▸ What is being asked: Exclude the pictures, then restate every entry below exactly.

▸ Source information:
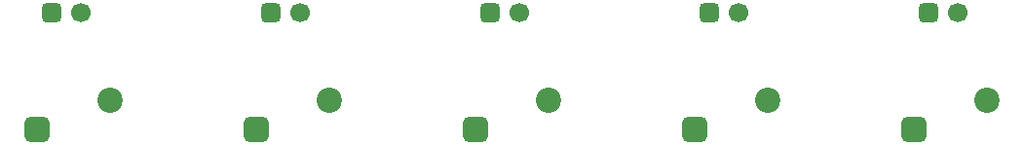
<source format=gbr>
%TF.GenerationSoftware,KiCad,Pcbnew,7.0.6*%
%TF.CreationDate,2023-10-13T04:00:25-07:00*%
%TF.ProjectId,SAL-FP_Keyboard,53414c2d-4650-45f4-9b65-79626f617264,A*%
%TF.SameCoordinates,PX8be9df0PY734a290*%
%TF.FileFunction,Copper,L1,Top*%
%TF.FilePolarity,Positive*%
%FSLAX46Y46*%
G04 Gerber Fmt 4.6, Leading zero omitted, Abs format (unit mm)*
G04 Created by KiCad (PCBNEW 7.0.6) date 2023-10-13 04:00:25*
%MOMM*%
%LPD*%
G01*
G04 APERTURE LIST*
G04 Aperture macros list*
%AMRoundRect*
0 Rectangle with rounded corners*
0 $1 Rounding radius*
0 $2 $3 $4 $5 $6 $7 $8 $9 X,Y pos of 4 corners*
0 Add a 4 corners polygon primitive as box body*
4,1,4,$2,$3,$4,$5,$6,$7,$8,$9,$2,$3,0*
0 Add four circle primitives for the rounded corners*
1,1,$1+$1,$2,$3*
1,1,$1+$1,$4,$5*
1,1,$1+$1,$6,$7*
1,1,$1+$1,$8,$9*
0 Add four rect primitives between the rounded corners*
20,1,$1+$1,$2,$3,$4,$5,0*
20,1,$1+$1,$4,$5,$6,$7,0*
20,1,$1+$1,$6,$7,$8,$9,0*
20,1,$1+$1,$8,$9,$2,$3,0*%
G04 Aperture macros list end*
%TA.AperFunction,ComponentPad*%
%ADD10C,1.700000*%
%TD*%
%TA.AperFunction,ComponentPad*%
%ADD11RoundRect,0.425000X0.425000X0.425000X-0.425000X0.425000X-0.425000X-0.425000X0.425000X-0.425000X0*%
%TD*%
%TA.AperFunction,ComponentPad*%
%ADD12C,2.200000*%
%TD*%
%TA.AperFunction,ComponentPad*%
%ADD13RoundRect,0.550000X0.550000X0.550000X-0.550000X0.550000X-0.550000X-0.550000X0.550000X-0.550000X0*%
%TD*%
G04 APERTURE END LIST*
D10*
%TO.P,SW5,4,A*%
%TO.N,VCC*%
X-14630000Y-9920000D03*
D11*
%TO.P,SW5,3,K*%
%TO.N,/LED6*%
X-17170000Y-9920000D03*
D12*
%TO.P,SW5,2,2*%
%TO.N,GND*%
X-12090000Y-17540000D03*
D13*
%TO.P,SW5,1,1*%
%TO.N,/F5*%
X-18440000Y-20080000D03*
%TD*%
%TO.P,SW3,1,1*%
%TO.N,/F6*%
X-56540000Y-20080000D03*
D12*
%TO.P,SW3,2,2*%
%TO.N,GND*%
X-50190000Y-17540000D03*
D11*
%TO.P,SW3,3,K*%
%TO.N,/LED4*%
X-55270000Y-9920000D03*
D10*
%TO.P,SW3,4,A*%
%TO.N,VCC*%
X-52730000Y-9920000D03*
%TD*%
D13*
%TO.P,SW4,1,1*%
%TO.N,/F4*%
X-37490000Y-20080000D03*
D12*
%TO.P,SW4,2,2*%
%TO.N,GND*%
X-31140000Y-17540000D03*
D11*
%TO.P,SW4,3,K*%
%TO.N,/LED5*%
X-36220000Y-9920000D03*
D10*
%TO.P,SW4,4,A*%
%TO.N,VCC*%
X-33680000Y-9920000D03*
%TD*%
D13*
%TO.P,SW2,1,1*%
%TO.N,/F7*%
X-75590000Y-20080000D03*
D12*
%TO.P,SW2,2,2*%
%TO.N,GND*%
X-69240000Y-17540000D03*
D11*
%TO.P,SW2,3,K*%
%TO.N,/LED3*%
X-74320000Y-9920000D03*
D10*
%TO.P,SW2,4,A*%
%TO.N,VCC*%
X-71780000Y-9920000D03*
%TD*%
D13*
%TO.P,SW1,1,1*%
%TO.N,/B1*%
X-94640000Y-20080000D03*
D12*
%TO.P,SW1,2,2*%
%TO.N,GND*%
X-88290000Y-17540000D03*
D11*
%TO.P,SW1,3,K*%
%TO.N,/LED2*%
X-93370000Y-9920000D03*
D10*
%TO.P,SW1,4,A*%
%TO.N,VCC*%
X-90830000Y-9920000D03*
%TD*%
M02*

</source>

▸ Result of this exercise:
<source format=gbr>
%TF.GenerationSoftware,KiCad,Pcbnew,7.0.6*%
%TF.CreationDate,2023-10-13T04:00:25-07:00*%
%TF.ProjectId,SAL-FP_Keyboard,53414c2d-4650-45f4-9b65-79626f617264,A*%
%TF.SameCoordinates,PX8be9df0PY734a290*%
%TF.FileFunction,Copper,L1,Top*%
%TF.FilePolarity,Positive*%
%FSLAX46Y46*%
G04 Gerber Fmt 4.6, Leading zero omitted, Abs format (unit mm)*
G04 Created by KiCad (PCBNEW 7.0.6) date 2023-10-13 04:00:25*
%MOMM*%
%LPD*%
G01*
G04 APERTURE LIST*
G04 Aperture macros list*
%AMRoundRect*
0 Rectangle with rounded corners*
0 $1 Rounding radius*
0 $2 $3 $4 $5 $6 $7 $8 $9 X,Y pos of 4 corners*
0 Add a 4 corners polygon primitive as box body*
4,1,4,$2,$3,$4,$5,$6,$7,$8,$9,$2,$3,0*
0 Add four circle primitives for the rounded corners*
1,1,$1+$1,$2,$3*
1,1,$1+$1,$4,$5*
1,1,$1+$1,$6,$7*
1,1,$1+$1,$8,$9*
0 Add four rect primitives between the rounded corners*
20,1,$1+$1,$2,$3,$4,$5,0*
20,1,$1+$1,$4,$5,$6,$7,0*
20,1,$1+$1,$6,$7,$8,$9,0*
20,1,$1+$1,$8,$9,$2,$3,0*%
G04 Aperture macros list end*
%TA.AperFunction,ComponentPad*%
%ADD10C,1.700000*%
%TD*%
%TA.AperFunction,ComponentPad*%
%ADD11RoundRect,0.425000X0.425000X0.425000X-0.425000X0.425000X-0.425000X-0.425000X0.425000X-0.425000X0*%
%TD*%
%TA.AperFunction,ComponentPad*%
%ADD12C,2.200000*%
%TD*%
%TA.AperFunction,ComponentPad*%
%ADD13RoundRect,0.550000X0.550000X0.550000X-0.550000X0.550000X-0.550000X-0.550000X0.550000X-0.550000X0*%
%TD*%
G04 APERTURE END LIST*
D10*
%TO.P,SW5,4,A*%
%TO.N,VCC*%
X-14630000Y-9920000D03*
D11*
%TO.P,SW5,3,K*%
%TO.N,/LED6*%
X-17170000Y-9920000D03*
D12*
%TO.P,SW5,2,2*%
%TO.N,GND*%
X-12090000Y-17540000D03*
D13*
%TO.P,SW5,1,1*%
%TO.N,/F5*%
X-18440000Y-20080000D03*
%TD*%
%TO.P,SW3,1,1*%
%TO.N,/F6*%
X-56540000Y-20080000D03*
D12*
%TO.P,SW3,2,2*%
%TO.N,GND*%
X-50190000Y-17540000D03*
D11*
%TO.P,SW3,3,K*%
%TO.N,/LED4*%
X-55270000Y-9920000D03*
D10*
%TO.P,SW3,4,A*%
%TO.N,VCC*%
X-52730000Y-9920000D03*
%TD*%
D13*
%TO.P,SW4,1,1*%
%TO.N,/F4*%
X-37490000Y-20080000D03*
D12*
%TO.P,SW4,2,2*%
%TO.N,GND*%
X-31140000Y-17540000D03*
D11*
%TO.P,SW4,3,K*%
%TO.N,/LED5*%
X-36220000Y-9920000D03*
D10*
%TO.P,SW4,4,A*%
%TO.N,VCC*%
X-33680000Y-9920000D03*
%TD*%
D13*
%TO.P,SW2,1,1*%
%TO.N,/F7*%
X-75590000Y-20080000D03*
D12*
%TO.P,SW2,2,2*%
%TO.N,GND*%
X-69240000Y-17540000D03*
D11*
%TO.P,SW2,3,K*%
%TO.N,/LED3*%
X-74320000Y-9920000D03*
D10*
%TO.P,SW2,4,A*%
%TO.N,VCC*%
X-71780000Y-9920000D03*
%TD*%
D13*
%TO.P,SW1,1,1*%
%TO.N,/B1*%
X-94640000Y-20080000D03*
D12*
%TO.P,SW1,2,2*%
%TO.N,GND*%
X-88290000Y-17540000D03*
D11*
%TO.P,SW1,3,K*%
%TO.N,/LED2*%
X-93370000Y-9920000D03*
D10*
%TO.P,SW1,4,A*%
%TO.N,VCC*%
X-90830000Y-9920000D03*
%TD*%
M02*

</source>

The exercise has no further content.